Monday, Mar. 22, 1971

Finally, a Jury

Week after week, the stalled courtroom clock in New Haven symbolized the jury selection in the kidnap-murder trial of Black Panther Chairman Bobby Seale and Mrs. Erika Huggins. In all, 1,550 persons were called and 1,035 prospective jurors actually questioned. Last week, after four months, the fatiguing process ended when two alternates (one black, one white) joined five blacks and seven whites in one of the most painfully culled panels in U.S. history.

The defendants are being tried on charges stemming from the slaying of Alex Rackley, a fellow Panther and alleged police informer. Like many defense lawyers, Seale's attorney, Charles Garry, sees his client as a victim. He insists that a black militant cannot obtain a panel of impartial jurors from voter rolls, which are stocked largely with white, middle-class citizens. None of them, he claims, "could possibly judge an enemy of the Establishment."

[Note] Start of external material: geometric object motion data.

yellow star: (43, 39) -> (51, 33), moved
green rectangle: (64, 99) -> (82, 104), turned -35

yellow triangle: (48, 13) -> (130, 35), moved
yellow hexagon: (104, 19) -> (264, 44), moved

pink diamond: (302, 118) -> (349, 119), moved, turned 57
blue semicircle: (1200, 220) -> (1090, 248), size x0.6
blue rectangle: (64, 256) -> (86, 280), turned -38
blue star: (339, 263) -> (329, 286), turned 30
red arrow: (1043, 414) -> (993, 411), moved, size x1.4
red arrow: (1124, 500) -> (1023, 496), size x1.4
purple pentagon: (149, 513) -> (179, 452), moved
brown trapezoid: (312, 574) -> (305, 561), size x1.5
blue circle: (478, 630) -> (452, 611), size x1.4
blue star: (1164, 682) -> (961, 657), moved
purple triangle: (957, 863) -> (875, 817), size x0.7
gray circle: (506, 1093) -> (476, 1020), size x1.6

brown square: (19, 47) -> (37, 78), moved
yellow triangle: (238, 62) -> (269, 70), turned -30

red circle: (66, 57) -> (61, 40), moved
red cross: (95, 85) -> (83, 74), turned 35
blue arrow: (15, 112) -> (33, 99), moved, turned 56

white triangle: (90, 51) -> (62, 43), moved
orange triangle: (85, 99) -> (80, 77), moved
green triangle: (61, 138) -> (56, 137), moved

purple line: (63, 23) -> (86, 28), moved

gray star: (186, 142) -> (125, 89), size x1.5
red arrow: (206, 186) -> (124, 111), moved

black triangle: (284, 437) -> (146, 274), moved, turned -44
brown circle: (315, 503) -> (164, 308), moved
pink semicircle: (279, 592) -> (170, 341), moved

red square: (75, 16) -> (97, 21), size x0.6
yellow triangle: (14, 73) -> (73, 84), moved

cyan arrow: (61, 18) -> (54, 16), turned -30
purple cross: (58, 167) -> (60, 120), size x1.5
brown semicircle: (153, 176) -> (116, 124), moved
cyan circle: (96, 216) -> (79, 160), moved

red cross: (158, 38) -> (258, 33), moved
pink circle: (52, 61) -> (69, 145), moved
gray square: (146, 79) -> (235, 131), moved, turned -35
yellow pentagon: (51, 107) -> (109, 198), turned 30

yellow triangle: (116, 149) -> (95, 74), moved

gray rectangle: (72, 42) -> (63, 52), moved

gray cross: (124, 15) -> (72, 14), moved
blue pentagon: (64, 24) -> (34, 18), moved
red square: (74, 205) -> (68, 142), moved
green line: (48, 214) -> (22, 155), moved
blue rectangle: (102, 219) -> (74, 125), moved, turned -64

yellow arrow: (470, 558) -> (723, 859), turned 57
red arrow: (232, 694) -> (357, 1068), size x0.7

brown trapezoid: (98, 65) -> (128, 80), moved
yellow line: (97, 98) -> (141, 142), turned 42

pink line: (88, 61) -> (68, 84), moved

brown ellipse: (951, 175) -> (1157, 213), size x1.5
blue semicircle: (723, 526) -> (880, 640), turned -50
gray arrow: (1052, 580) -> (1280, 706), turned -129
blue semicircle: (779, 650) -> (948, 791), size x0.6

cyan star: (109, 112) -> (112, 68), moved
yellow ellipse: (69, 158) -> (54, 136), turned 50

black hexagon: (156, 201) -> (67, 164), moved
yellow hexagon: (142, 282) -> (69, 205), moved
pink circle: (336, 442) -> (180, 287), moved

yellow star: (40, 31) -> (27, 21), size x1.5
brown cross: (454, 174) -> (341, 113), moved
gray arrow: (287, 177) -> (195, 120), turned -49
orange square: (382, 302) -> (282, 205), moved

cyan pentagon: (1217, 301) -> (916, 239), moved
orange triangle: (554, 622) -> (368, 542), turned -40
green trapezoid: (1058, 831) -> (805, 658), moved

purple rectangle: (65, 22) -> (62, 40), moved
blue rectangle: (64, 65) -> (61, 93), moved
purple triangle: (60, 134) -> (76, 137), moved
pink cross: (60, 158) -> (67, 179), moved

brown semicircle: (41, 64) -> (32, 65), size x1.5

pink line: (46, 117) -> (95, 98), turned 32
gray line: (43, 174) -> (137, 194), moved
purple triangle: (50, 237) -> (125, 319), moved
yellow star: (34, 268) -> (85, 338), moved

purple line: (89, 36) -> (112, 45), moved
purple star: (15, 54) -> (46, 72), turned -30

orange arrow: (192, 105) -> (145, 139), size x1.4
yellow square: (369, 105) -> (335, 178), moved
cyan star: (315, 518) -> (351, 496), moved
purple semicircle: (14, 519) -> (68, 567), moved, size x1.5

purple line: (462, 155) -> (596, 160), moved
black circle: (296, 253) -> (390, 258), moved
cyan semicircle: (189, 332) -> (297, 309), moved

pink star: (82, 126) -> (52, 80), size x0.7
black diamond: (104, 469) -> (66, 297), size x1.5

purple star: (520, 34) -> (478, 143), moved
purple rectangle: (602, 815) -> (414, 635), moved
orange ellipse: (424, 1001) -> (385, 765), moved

Calmly trying to deflate that notion, Superior Court Judge Harold Mulvey allowed great latitude to defense attorneys to probe for latent prejudices in prospective jurors. If a white man innocently remarked that he had nothing against "them," the defense swarmed all over him. A factory foreman who said that "my lead man is a colored boy" was later dismissed. Seale's own prejudices, in fact, affected the proceedings. When Garry questioned a white employee of the Schick Safety Razor Co., for example, Seale scribbled on paper: "His eyes don't blink. MECHANICAL CHAUVINIST." Garry used one of his last challenges to excuse the man.

Despite the tedium, the atmosphere was tense from the beginning. After Mrs. Huggins' attorney, Catherine Roraback, noticed a prospective juror trembling on the stand, she asked, "Are you afraid of my client?" The reply was a shaky "yes." Scores of veniremen, faced with the prospect of months away from their jobs and families, were swiftly excused simply because they stated that they had an opinion of the defendants' guilt. "These people aren't dumbbells," Mulvey commented. "They don't want to sit on this case."

Three weeks ago, having exhausted its peremptory challenges (dismissal without stating reasons), the defense asked the court to shut off further questioning of veniremen and allow the trial to proceed with the eleven jurors already selected. "If there is to be any semblance of a fair trial," argued Garry, "we should go to trial with the jury we now have." Judge Mulvey rejected the motion and the U.S. Supreme Court let the denial stand.

Does the defense really want an impartial jury? Earlier this month Garry eagerly appeared on TV's David Frost Show to attack M.I.T. Political Scientist Edward Jay Epstein, author of a recent New Yorker article disproving Garry's claim that U.S. police have murdered 28 Panthers in one year. Garry labeled Epstein a "racist" and "paid agent of the CIA." Such intemperance could hardly be expected to do Seale any good. If any of his jurors saw the TV interview, it might be hard to forget--although they are dutybound to try.